#### Problem requirements
Search the records for lines with the word "детей" and copy each match.

[Stored entries]
########

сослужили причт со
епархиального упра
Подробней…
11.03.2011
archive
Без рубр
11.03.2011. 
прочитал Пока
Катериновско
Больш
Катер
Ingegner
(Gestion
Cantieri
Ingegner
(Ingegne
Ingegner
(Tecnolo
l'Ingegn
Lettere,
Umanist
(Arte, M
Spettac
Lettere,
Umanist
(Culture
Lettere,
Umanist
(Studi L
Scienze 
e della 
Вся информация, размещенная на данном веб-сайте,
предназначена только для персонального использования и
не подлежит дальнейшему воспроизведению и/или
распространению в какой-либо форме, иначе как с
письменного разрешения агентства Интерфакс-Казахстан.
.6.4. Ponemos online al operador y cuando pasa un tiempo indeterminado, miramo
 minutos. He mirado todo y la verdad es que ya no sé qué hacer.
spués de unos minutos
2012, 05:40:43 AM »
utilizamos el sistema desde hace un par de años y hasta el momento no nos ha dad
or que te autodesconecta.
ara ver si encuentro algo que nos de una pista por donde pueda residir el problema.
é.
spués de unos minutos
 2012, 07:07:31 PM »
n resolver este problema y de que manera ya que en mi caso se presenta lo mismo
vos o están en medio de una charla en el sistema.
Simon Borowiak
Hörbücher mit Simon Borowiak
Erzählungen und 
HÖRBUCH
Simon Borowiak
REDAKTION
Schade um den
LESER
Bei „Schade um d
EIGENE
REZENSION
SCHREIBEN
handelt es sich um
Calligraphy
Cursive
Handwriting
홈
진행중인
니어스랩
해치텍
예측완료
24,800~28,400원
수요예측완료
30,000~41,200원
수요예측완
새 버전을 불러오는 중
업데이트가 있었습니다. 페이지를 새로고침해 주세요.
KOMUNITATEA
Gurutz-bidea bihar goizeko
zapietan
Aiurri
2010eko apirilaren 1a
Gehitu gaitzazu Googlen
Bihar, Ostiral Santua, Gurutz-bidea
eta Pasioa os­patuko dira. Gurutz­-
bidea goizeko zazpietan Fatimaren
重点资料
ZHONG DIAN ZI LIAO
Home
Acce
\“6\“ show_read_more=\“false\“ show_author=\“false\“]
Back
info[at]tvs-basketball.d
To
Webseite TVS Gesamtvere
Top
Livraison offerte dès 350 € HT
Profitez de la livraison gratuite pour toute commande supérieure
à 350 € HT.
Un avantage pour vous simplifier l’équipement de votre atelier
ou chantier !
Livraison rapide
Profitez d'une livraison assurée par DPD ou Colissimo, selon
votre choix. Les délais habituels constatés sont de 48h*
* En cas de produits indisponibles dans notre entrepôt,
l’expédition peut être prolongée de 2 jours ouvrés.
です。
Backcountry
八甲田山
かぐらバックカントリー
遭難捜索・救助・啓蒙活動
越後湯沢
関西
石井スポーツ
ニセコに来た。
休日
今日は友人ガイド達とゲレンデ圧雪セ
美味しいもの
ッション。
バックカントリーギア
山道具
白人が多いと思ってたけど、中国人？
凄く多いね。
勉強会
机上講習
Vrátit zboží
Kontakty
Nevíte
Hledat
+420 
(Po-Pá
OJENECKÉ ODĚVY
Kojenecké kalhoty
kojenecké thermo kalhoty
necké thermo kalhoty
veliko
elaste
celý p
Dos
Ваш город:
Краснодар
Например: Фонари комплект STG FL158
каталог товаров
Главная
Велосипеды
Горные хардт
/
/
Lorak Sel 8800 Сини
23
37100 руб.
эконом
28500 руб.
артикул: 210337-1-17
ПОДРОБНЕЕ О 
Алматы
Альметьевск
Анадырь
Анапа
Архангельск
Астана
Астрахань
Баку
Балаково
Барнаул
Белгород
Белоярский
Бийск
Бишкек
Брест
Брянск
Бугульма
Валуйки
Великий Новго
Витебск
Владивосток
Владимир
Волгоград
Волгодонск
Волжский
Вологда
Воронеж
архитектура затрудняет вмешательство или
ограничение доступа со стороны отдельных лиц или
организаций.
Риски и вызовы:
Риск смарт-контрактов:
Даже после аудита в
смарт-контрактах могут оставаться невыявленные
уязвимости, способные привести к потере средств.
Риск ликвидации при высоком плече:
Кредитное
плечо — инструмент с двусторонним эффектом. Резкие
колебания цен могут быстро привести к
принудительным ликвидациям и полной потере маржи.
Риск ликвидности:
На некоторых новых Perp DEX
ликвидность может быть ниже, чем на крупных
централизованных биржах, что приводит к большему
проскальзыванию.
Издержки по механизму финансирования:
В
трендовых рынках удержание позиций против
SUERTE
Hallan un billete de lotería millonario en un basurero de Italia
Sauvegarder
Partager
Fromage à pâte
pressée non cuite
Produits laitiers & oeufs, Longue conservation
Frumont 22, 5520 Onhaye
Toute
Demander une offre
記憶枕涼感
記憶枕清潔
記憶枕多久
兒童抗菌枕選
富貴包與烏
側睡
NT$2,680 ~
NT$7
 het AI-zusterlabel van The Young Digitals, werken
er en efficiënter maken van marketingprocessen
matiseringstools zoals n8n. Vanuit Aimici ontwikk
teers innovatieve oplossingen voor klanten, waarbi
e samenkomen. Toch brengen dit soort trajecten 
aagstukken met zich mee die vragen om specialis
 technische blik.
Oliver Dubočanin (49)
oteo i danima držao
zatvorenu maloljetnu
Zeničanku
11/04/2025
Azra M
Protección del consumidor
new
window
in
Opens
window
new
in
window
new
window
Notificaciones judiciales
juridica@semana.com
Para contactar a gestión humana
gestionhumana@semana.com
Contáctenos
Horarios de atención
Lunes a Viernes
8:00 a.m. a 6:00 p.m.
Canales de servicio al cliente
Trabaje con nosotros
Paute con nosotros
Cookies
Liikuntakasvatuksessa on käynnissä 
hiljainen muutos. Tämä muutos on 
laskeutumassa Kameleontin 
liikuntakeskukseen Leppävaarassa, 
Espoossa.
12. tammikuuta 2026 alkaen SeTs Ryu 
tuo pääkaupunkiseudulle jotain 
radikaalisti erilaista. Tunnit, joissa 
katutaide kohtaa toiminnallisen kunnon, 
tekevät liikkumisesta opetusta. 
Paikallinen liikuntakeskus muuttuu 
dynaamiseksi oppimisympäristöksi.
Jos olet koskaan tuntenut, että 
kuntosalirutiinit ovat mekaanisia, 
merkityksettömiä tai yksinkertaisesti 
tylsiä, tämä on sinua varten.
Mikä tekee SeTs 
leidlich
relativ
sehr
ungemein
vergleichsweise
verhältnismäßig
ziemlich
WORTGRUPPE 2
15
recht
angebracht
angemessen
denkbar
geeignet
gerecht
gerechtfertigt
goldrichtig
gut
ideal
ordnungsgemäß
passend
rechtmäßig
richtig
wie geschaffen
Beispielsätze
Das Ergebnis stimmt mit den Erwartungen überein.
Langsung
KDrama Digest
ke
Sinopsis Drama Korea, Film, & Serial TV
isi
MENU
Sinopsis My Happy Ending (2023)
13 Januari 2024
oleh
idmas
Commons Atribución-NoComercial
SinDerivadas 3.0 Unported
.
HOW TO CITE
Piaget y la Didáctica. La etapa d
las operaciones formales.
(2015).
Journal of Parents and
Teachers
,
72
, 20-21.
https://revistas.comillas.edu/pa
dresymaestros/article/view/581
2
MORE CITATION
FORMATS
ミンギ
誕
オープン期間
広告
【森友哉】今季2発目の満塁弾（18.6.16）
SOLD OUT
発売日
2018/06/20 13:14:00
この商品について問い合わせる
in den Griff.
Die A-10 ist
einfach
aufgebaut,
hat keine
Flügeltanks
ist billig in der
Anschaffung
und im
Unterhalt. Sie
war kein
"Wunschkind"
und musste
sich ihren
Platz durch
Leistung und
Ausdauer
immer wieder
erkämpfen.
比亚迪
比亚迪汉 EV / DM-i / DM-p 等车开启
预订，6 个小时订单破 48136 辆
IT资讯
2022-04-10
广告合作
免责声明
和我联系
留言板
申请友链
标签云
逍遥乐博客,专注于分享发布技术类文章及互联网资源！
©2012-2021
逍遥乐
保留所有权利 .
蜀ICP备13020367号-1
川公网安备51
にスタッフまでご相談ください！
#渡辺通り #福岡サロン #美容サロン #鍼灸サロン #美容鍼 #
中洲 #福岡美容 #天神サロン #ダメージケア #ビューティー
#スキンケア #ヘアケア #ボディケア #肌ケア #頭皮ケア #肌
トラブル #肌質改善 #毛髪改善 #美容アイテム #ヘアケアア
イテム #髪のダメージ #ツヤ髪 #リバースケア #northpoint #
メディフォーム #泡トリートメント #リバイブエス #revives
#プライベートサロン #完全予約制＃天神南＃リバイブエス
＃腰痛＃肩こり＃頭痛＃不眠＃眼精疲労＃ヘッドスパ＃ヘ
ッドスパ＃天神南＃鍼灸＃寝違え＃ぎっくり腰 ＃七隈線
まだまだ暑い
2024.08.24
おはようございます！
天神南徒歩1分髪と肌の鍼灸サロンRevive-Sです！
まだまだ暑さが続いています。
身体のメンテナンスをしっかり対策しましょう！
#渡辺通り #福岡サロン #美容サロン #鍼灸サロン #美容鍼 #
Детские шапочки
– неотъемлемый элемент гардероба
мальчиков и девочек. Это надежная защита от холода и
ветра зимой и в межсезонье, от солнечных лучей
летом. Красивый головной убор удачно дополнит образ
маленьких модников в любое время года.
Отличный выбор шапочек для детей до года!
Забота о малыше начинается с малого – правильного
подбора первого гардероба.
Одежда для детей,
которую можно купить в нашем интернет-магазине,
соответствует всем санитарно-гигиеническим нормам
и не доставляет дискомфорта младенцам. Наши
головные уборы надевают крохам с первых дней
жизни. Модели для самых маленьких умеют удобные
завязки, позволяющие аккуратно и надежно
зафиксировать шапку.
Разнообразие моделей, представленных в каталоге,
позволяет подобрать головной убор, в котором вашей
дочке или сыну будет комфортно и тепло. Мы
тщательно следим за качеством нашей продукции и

########

#### Answer to the problem
Отличный выбор шапочек для детей до года!
Одежда для детей,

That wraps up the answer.